** What to do **
Could you write out the records exactly as they are given?

#### The input

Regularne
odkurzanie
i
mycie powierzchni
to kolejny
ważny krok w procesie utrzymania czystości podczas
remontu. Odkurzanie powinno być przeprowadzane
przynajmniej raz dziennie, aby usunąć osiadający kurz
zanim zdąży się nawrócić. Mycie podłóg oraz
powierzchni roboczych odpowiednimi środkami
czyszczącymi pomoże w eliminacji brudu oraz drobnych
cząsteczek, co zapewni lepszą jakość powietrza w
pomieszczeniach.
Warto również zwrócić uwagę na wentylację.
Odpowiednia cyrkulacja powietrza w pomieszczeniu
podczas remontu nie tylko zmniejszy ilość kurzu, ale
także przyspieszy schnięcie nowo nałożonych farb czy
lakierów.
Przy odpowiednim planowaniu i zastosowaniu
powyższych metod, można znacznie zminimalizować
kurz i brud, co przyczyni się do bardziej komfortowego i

########

** Task output **
Regularne
odkurzanie
i
mycie powierzchni
to kolejny
ważny krok w procesie utrzymania czystości podczas
remontu. Odkurzanie powinno być przeprowadzane
przynajmniej raz dziennie, aby usunąć osiadający kurz
zanim zdąży się nawrócić. Mycie podłóg oraz
powierzchni roboczych odpowiednimi środkami
czyszczącymi pomoże w eliminacji brudu oraz drobnych
cząsteczek, co zapewni lepszą jakość powietrza w
pomieszczeniach.
Warto również zwrócić uwagę na wentylację.
Odpowiednia cyrkulacja powietrza w pomieszczeniu
podczas remontu nie tylko zmniejszy ilość kurzu, ale
także przyspieszy schnięcie nowo nałożonych farb czy
lakierów.
Przy odpowiednim planowaniu i zastosowaniu
powyższych metod, można znacznie zminimalizować
kurz i brud, co przyczyni się do bardziej komfortowego i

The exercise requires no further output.